- Full name: Deng Shudi
- Born: 10 September 1991 (age 34) Guiyang, Guizhou, China
- Height: 1.63 m (5 ft 4 in)

Gymnastics career
- Discipline: Men's artistic gymnastics
- Country represented: China
- Club: National Team
- Head coach: Huang Yubin
- Medal record
Representing China
Olympic Games
| Bronze medal – third place | 2016 Rio de Janeiro | Team |
World Championships
| Gold medal – first place | 2014 Nanning | Team |
| Gold medal – first place | 2018 Doha | Team |
| Silver medal – second place | 2019 Stuttgart | Team |
| Bronze medal – third place | 2015 Glasgow | Team |
| Bronze medal – third place | 2015 Glasgow | All-around |
| Bronze medal – third place | 2015 Glasgow | Parallel bars |
Asian Games
| Gold medal – first place | 2018 Jakarta | Rings |
| Gold medal – first place | 2018 Jakarta | Team |
National Games
| Gold medal – first place | 2017 Tianjin | Team |
| Silver medal – second place | 2013 Liaoning | Team |
| Silver medal – second place | 2017 Tianjin | All-around |
| Silver medal – second place | 2021 Shaanxi | Floor exercise |
| Bronze medal – third place | 2013 Liaoning | All-around |
| Bronze medal – third place | 2013 Liaoning | Parallel bars |
| Bronze medal – third place | 2013 Liaoning | Horizontal bar |

= Deng Shudi =

Chinese artistic gymnast

Deng Shudi (邓书弟 (鄧書弟, Dèng Shūdì); born September 10, 1991) is a Chinese artistic gymnast. He competed for the Chinese national team at the 2014 and 2015 World Championships.

==Gymnastics career==
At the 2014 World Artistic Gymnastics Championships in Nanning, China, Deng competed on all six apparatuses in the men's team final, contributing a total score of 89.914 to the team's first-place finish. Individually, he finished sixth in the all-around with a score of 89.732 and fourth in parallel bars with a score of 15.666.
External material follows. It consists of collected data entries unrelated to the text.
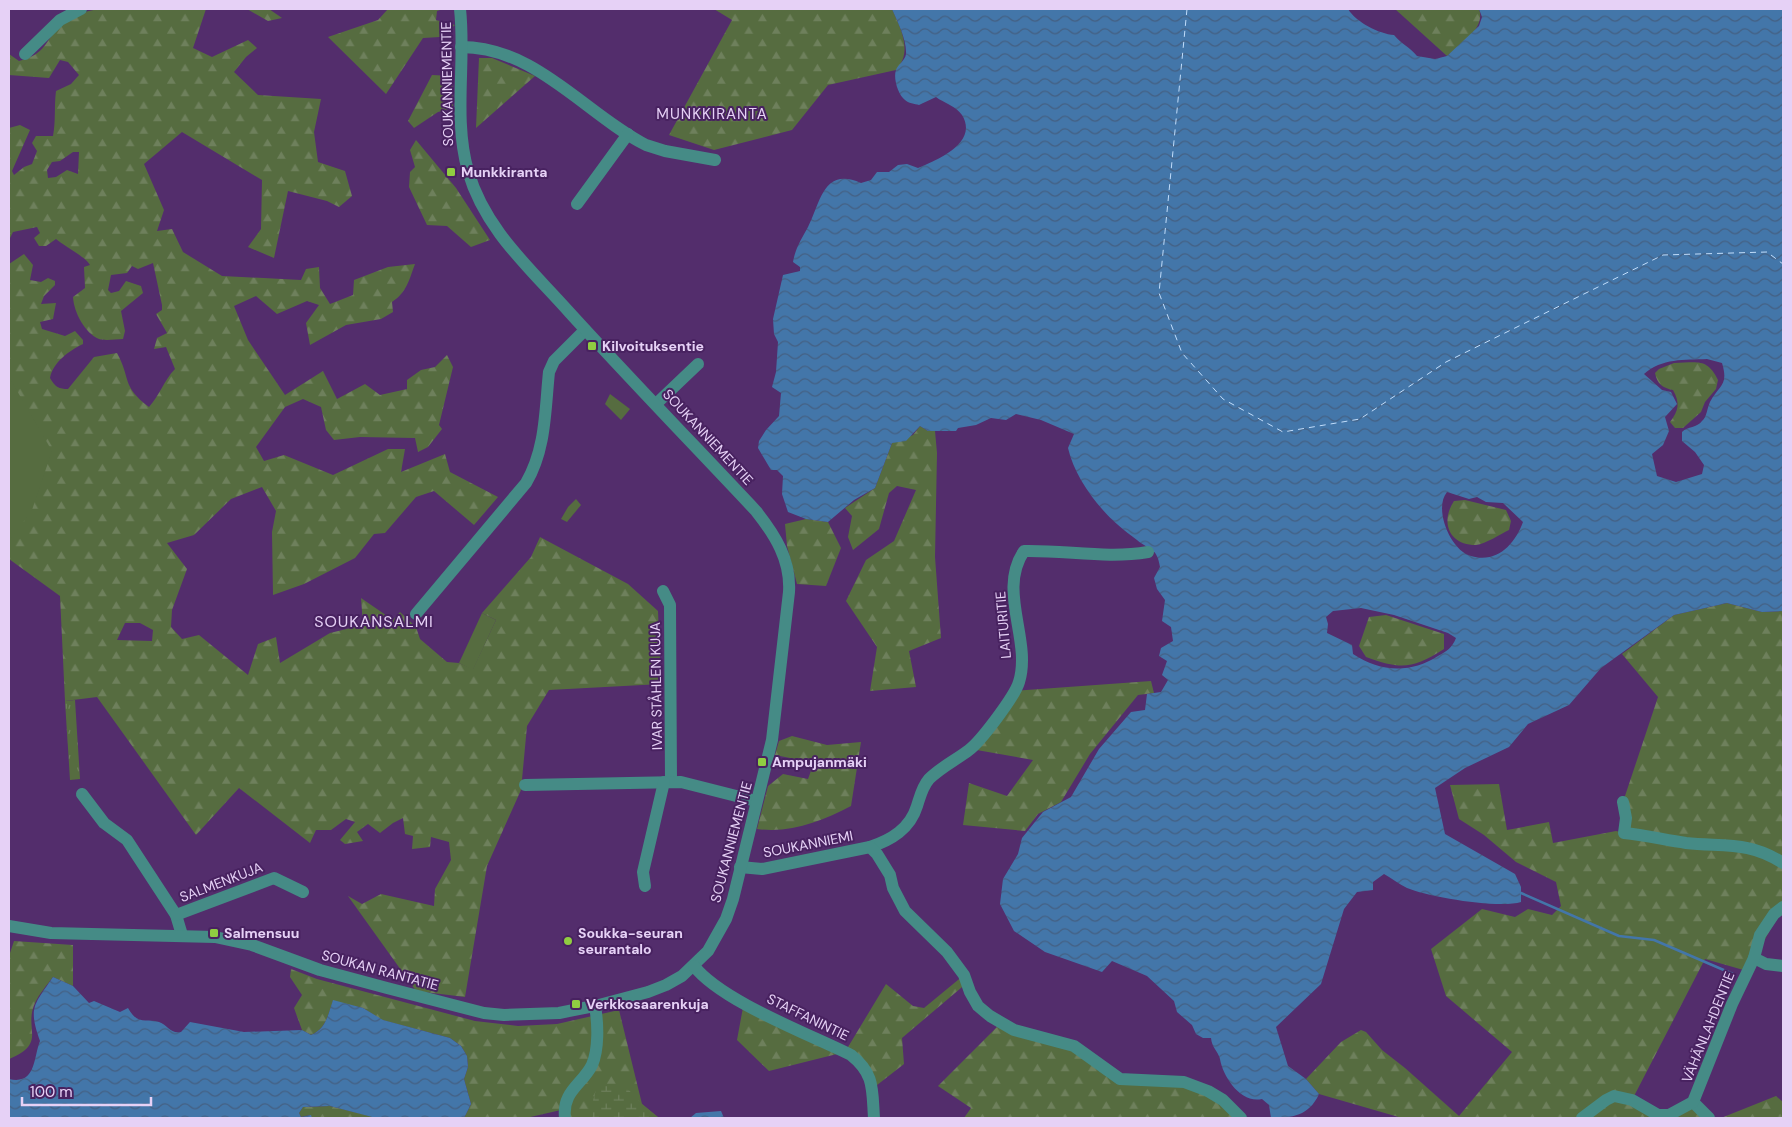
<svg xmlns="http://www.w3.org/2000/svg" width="1792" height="1127" viewBox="0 0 1792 1127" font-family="'DM Sans',sans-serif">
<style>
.grass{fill:url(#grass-tufts)}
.forest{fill:url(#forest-firs);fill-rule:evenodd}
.wetland{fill:url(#wetland-marsh)}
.park{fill:#566c40}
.water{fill:url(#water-waves);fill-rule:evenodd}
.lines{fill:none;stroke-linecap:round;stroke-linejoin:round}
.stream{stroke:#4376a9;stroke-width:2.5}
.ferry{stroke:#c1ddfb;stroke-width:1;stroke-dasharray:6 5;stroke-linecap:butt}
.minor{stroke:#458b86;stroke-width:12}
.poi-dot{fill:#90cd41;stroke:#482260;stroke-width:2}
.labels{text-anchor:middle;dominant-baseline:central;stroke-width:4;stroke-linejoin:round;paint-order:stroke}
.street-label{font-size:14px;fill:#e6d1f6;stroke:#482260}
.poi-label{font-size:14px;font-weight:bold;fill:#e6d1f6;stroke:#482260;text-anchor:start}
.neighbourhood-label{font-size:15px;letter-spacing:1px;fill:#e6d1f6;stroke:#482260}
.quarter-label{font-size:16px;letter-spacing:1px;fill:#e6d1f6;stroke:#482260}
</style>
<defs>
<pattern id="grass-tufts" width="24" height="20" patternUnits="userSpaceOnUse" patternTransform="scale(1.25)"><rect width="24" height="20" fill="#566c40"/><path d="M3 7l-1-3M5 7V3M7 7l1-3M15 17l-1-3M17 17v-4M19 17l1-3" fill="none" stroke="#6e805c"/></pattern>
<pattern id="forest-firs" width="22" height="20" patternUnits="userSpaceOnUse" patternTransform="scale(1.25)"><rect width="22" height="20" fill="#566c40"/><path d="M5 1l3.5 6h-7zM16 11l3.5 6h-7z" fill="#6e805c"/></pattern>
<pattern id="wetland-marsh" width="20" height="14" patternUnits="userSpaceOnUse" patternTransform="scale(1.25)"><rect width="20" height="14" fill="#566c40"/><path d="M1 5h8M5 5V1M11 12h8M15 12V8" fill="none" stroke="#6e805c"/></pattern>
<pattern id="water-waves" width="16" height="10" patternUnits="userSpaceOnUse" patternTransform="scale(1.25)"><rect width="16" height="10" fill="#4376a9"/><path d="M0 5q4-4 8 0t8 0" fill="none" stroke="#446083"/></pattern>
</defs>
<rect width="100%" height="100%" fill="#532d6c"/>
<path class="grass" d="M75,700l5,79 -10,1 -5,-79z"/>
<g class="forest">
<path d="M97,9h109l-13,39 19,9 36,-17 9,8 -11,9 -12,15 24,23 63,4 -7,33 4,30 27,9 7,25 -13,11 -12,-6 -39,-10 -14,67 -26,-11 13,-18 1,-49 -80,-48 -38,32 20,46 -7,21 15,-2 11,23 39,24 79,4 5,-11 13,-2 1,21 10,16 23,-9 1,-15 34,-13 27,-3c-6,16 -8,28 -23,38l1,10 -12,7 -35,6 -36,20 -4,-22 13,-18 -12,-4 -30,13 -21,-18 -22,10 14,34 37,55 38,-24 14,28 28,-15 15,11 27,-6v-9l14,-10 14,-3 12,-12 6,12 -14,58 3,4 -14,18 -10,5 -3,-14 -55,-1 -26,3 -8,-10 -5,-23 -18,-8 -18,8 -29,40 8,14 20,-6 49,20 55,-26h17l-4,23 44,-18 5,18 48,25 -24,28 -40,-34 -18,6 -31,36 -11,1 -19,24 -51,26 -31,11 -1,-63 4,-21 -14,-24 -31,12 -37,36 -27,8 20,26 -15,41 -1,17 11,12 17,-4 49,40 10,-31 18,-7 4,26 50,-30 33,-8 -2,-27 32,22 7,-8 16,15 4,12 27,23 12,1 14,6 23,-49 -14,-7 49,-56 9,-20 88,47 30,27 3,73 -112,6 -22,36 -6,64 -34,76 -22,131 -49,-6 -68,-95 14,8 19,-10 53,12 1,-17 16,-29 -2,-18 -18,-5 -1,10 -18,2 1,-13 -8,-2 -2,-16 -10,5 -13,10 -12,-9 -11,8 6,9 -18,3 -5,-4 15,-18 -9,-3 -15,11h-15l-6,13 -71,-55 -43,47 -99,-138 -32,4 -5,-105 -51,-37v-295l15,-10 9,11 -3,15 11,2 7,-4 7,3v4l-11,11 -3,8 15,-1 -3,16 -13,3 2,7 23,7 10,-5 8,9v4c-14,7 -30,18 -33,34 5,9 9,11 18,11l26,-32 23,-4c14,25 4,33 32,54 11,-12 15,-27 26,-38l-9,-22 -12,2 3,-11 10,-5 -11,-19 6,-4v-5l-9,-42 -15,6 -6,-3 -5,7 -16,2 -3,15 3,3 8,-2 7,-10 15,5 2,7 -22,18 4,20 -2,8c-7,0 -17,2 -24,0 -14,-6 -25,-26 -26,-42l12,-9 -1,-21 6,-2c-4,-8 -26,-19 -34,-26l-10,7h-7l-5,-8 6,-5 -3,-6 -24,5 -4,8v-112l11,-3 10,5 -18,41 2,4 10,-8 8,-3 5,-13 -5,-8 4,-7h17c3,-16 1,-29 3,-45l15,-7 8,-9 -11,-13 -8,-2 -11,18 -40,-3v-21l10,7c29,-8 24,-19 43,-37 9,-9 23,-12 35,-15zM73,152h6l-1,22 -11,-4 -11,7 -8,1 -1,-8 5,-8 8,-1zM125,623h15l13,7 -1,11 -35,-1z"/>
<path d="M247,9h22l13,9 -14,3z"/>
<path d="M388,9h55l-6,2 -1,9 19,5 -15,12 -17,1 -37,56 -58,-57 50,-17z"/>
<path d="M714,9h178c9,20 21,43 4,61l-68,15 -36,45 -78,20 -45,-15 63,-115z"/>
<path d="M1395,9h84c7,19 -18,36 -32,47z"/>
<path d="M479,58h13l43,18 -59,52z"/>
<path d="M432,75l20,1 1,32 -15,4 -24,16 -6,-7z"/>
<path d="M416,140l40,48 34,52 -19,7 -24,-21 -20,-1 -18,-38 1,-15 5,-5 -5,-17z"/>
<path d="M1674,363c22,0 33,-6 44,17l-2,9 -11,13 -4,10 -18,16h-8l-5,-6c9,-12 10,-19 3,-32 -10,-2 -16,-6 -18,-17l4,-4z"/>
<path d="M920,426l8,5h7l2,22 -2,104 6,81 -32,13 7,36 -46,4 7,-44 -31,-46 20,-41 28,-19 22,-51 -19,-4 -8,7 -10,36 -26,21 -5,-13 4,-21 -7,-8 30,-20 17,-45 21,-8z"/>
<path d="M1465,500l41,10 5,11 -2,9c-9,4 -23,14 -33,15 -27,0 -36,-23 -22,-44z"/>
<path d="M806,519l22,3 13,26 -15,38 -29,-2 -10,-38 -2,-22z"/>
<path d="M1727,603l35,9 21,-1v296l-36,64 -42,-12 -73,141 26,15 35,-13 16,16h-307l-83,-24 -13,-15 35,-37 20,-12 5,2 16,18 23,18 54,48 53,-64 -66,-56 -15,-47 51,-40 33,8 13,-8 24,6 9,-9 -5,-24 -40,-20 -32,-27 -25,-16 -9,-34 49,-1 8,46 42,-8 4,21 63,-12 8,2 -1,-31 35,-105 -36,-43 52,-39z"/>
<path d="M1386,615l58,19v15c-32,20 -42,21 -78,8l-7,-11 10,-29z"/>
<path d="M1151,681l3,12 -16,2 -48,59 -29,48 -23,12 -13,17 -62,-6 6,-42 38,13 26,-36 -62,-11 43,-58z"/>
<path d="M792,736l35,9 34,-3 -10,64c-29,15 -61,28 -94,23l11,-43 15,-12 25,5 4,-11 -7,-7 -30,-6 4,-14z"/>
<path d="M14,941l59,4v41l-20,-9c-6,8 -14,17 -18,26 -12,26 13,40 -26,56v-103z"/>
<path d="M291,969l26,10 158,42 43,5 39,-2 62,-14 23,94 17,14h-96l-2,-8 -35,8h-62l7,-14 -7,-25 4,-12 -1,-11 -6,-10 -11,-8 -68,-18 -19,-12 -30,-7c-5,14 -7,28 -22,34l-9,-5 -8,-22 8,-13 -12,-18z"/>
<path d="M964,975l4,7 -66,56 2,26 -32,25 -27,-37 -76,19 -32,-31 7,-38 101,50 41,-68 27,22 11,2z"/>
<path d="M1001,1023l60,18 59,38 64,3 57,36h-277l7,-10 -33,-22z"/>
<path d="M1776,1096l7,6v16h-62z"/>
<path d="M330,1106l44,11 2,1h-64l-2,-3 -9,2 -2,-4 4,-6z"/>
</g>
<path class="wetland" d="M597,1086h28l17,18 17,14h-66l-3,-6z"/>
<g class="park">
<path d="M9,377l43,74 -20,59 -23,31z"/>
<path d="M610,394l20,15 -9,11 -16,-16z"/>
<path d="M576,499l5,6 -14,17 -6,-3 7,-12z"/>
<path d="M482,613l14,7 -23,50 -14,-7z"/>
</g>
<g class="water">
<path d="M892,9h456c8,13 31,25 46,26 7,9 16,12 23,21l18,3 12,-3 32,-30 3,-9 -3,-8h304v602l-21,1 -35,-9 -53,12 -73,53 -32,37 -41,19 -19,23 -44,21 -30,20 10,46 70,40 6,13v15c-22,7 -92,-5 -114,-14 -8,-4 -16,-10 -23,-14l-11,8v8l-16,2 -13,17 -23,75 -45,43 12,39 18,13 13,15c-10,22 -27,24 -48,24l-2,-13 -7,-6c-21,5 -39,-22 -42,-40 -2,-8 -8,-11 -9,-21h-8l-7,-4 -4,-9 -15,-13 -3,-11 -27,-25 -35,-15 -10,11 -57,-20 -31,-21 -14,-27 3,-25 15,-25 4,-16 21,-26 28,-15 28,-48 32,-37 14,-2 2,-16 14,-2 7,-12 -6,-5 5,-14 -8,-5 2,-8 12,-7 -2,-14 -9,-6 3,-21 -8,-11 -3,-11 6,-11c-3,-20 -10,-16 -23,-27 -12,-9 -26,-20 -35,-31 -15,-17 -29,-39 -34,-61l6,-14 -33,-14 -25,-6 -10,6 -15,-2 -15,7 -18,3 -2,3h-28l-8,-5 -14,15 -14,2 -17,45 -21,12 -26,22 -22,-3 -18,-7 -6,-18 1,-18 -6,-6h-6l-13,-22 1,-7 7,-11 13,-14 2,-23 -9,-6 4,-15 2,-30 -4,-8 -1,-15 10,-44 17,-4v-4l-7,-5c2,-13 9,-24 15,-35 12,-23 15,-61 53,-44l10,-3 6,-8h12l9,-7 9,-1 11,4c19,-8 61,-25 44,-53 -6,-9 -18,-12 -26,-18l-17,8c-4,-1 -11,-2 -14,-5 -7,-5 -12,-22 -9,-30 2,-6 9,-9 10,-16 1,-14 -9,-33 -14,-45zM1707,359l15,4c7,23 -3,22 -12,39 -3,6 -3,15 -8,19 -5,7 -14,5 -20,11v9l13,11 9,13 -2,9 -26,8 -19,-6 -5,-22 11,-9 6,-14 -4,-14 12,-13 -6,-12 -9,-2 -18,-16c18,-16 40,-14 63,-15zM1447,492l22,7 8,-2 9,5 17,1 20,19c-8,22 -26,42 -52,34 -20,-5 -38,-47 -24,-64zM1361,608l33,7 54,18 8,5c-4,10 -9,13 -18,18 -28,18 -58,16 -85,-2l-1,-9 -25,-12 1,-9 -2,-7 7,-6z"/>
<path d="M53,977l20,9 16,17 5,-2 26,11 8,-4c10,18 18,10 31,14 9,3 11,12 22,10l9,-10 54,10 58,-2 9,5c15,-6 17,-20 22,-35l30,8 20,12 67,18 11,8 6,10 1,11 -4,12 7,25 -7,14h-88l-46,-12 -27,1 -4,6 2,4 10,-2 1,3h-303v-39c27,6 24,-20 31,-38 -12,-34 -6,-36 13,-64z"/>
<path d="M721,1111l3,7h-34l6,-5z"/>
</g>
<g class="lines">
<path class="stream" d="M1521,893l98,43 35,4 79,34"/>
<path class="ferry" d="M1187,9l-28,284 23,60 41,46 60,33 77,-13 86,-57 217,-107 104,-3 16,12"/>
<g class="minor">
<path d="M461,47c75,0 123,66 185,98l19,6 50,9"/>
<path d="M25,54l35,-34 21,-11"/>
<path d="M577,204l51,-70"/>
<path d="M656,404l42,-40"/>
<path d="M663,591l7,14 1,177"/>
<path d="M416,614l110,-131c20,-34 19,-73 23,-111l5,-11 31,-31"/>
<path d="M525,785l156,-3 75,19"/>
<path d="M82,794l22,29 23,17 49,75 6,20"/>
<path d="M1623,802l3,16 -2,15c21,2 41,7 62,10 38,4 63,-2 97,20"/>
<path d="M870,847c21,-7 40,-18 47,-41 3,-9 5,-19 12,-27 12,-12 27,-19 40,-29 12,-9 46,-54 50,-68 13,-42 -22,-91 5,-131 42,-1 83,8 124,1"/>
<path d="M740,867l22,2 108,-22 7,7 13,21 3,13 12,23 42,41 17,23 6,17 8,14 12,10 24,14 60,16 46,33 64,3 24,9 15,9 18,18"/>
<path d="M645,886l-2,-14 21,-90"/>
<path d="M176,915l98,-37 29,14"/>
<path d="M9,926l42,7 164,4 37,8 68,25 67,18 97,25 20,2 55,-2 40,-8 49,-13 18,-7 16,-9 26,-25 18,-32 7,-20 39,-159 17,-148c2,-32 -14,-57 -33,-81 -62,-66 -125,-131 -186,-198 -40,-45 -85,-83 -102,-142 -15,-53 -2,-109 -8,-162"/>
<path d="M1754,958l12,6 17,2"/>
<path d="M694,966c27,35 115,68 157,89 24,19 21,35 23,63"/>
<path d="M1693,1102l16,16"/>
<path d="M565,1118c-3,-27 17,-33 27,-53 7,-16 6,-42 3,-59"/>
<path d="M1582,1118l24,-18 8,-4 18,4 26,15h11l24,-13 39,-98 22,-46 6,-23 14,-21 9,-7"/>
</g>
</g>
<g class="poi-dot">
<rect x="446" y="167" width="10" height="10" rx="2.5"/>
<rect x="587" y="341" width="10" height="10" rx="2.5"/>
<rect x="757" y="757" width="10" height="10" rx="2.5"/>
<rect x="209" y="928" width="10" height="10" rx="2.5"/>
<circle cx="568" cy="941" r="5"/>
<rect x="571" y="999" width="10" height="10" rx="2.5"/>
</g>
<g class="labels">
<g class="street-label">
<text transform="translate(447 84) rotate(-91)">SOUKANNIEMENTIE</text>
<text transform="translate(708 437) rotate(47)">SOUKANNIEMENTIE</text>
<text transform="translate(1003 625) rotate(-95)">LAITURITIE</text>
<text transform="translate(656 686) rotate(-91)">IVAR STÅHLEN KUJA</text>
<text transform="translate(731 842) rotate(-75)">SOUKANNIEMENTIE</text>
<text transform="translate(808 844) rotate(-11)">SOUKANNIEMI</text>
<text transform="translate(221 882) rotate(-21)">SALMENKUJA</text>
<text transform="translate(380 970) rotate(15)">SOUKAN RANTATIE</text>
<text transform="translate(808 1017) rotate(26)">STAFFANINTIE</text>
<text transform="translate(1708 1027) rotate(-68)">VÄHÄNLAHDENTIE</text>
</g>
<g class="poi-label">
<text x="461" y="172">Munkkiranta</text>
<text x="602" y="346">Kilvoituksentie</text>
<text x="772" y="762">Ampujanmäki</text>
<text x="224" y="933">Salmensuu</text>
<text x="578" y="933">Soukka-seuran<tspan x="578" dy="16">seurantalo</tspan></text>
<text x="586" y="1004">Verkkosaarenkuja</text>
</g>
<g class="neighbourhood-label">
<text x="712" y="114">MUNKKIRANTA</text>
</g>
<g class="quarter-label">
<text x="374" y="621">SOUKANSALMI</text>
</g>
</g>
<rect width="1792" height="1127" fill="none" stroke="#e6d1f6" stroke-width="20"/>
<path d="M22 1097v8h129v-8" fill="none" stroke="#e6d1f6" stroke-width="2.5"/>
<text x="30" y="1097" font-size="15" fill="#e6d1f6" stroke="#482260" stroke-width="4" paint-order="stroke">100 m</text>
</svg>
In 2015, Deng competed at the 2015 World Artistic Gymnastics Championships in Glasgow. In the team final, he competed in floor (14.966), rings (14.600), vault (15.233) and parallel bars (16.066), contributing to the Chinese team's third-place finish behind Japan and Great Britain. He came third in the individual all-around with a score of 90.099, which was the first medal in men's all-around at World Championships or Olympics level for China since Yang Wei won the all-around title at the 2008 Beijing Olympics seven years prior. Deng also tied with Oleg Stepko for a bronze medal in parallel bars, and finished fourth in floor exercise.

In 2018, he won the artistic gymnastics men's rings with a score of 14.750 at the 18th Asian Games in Jakarta, Indonesia.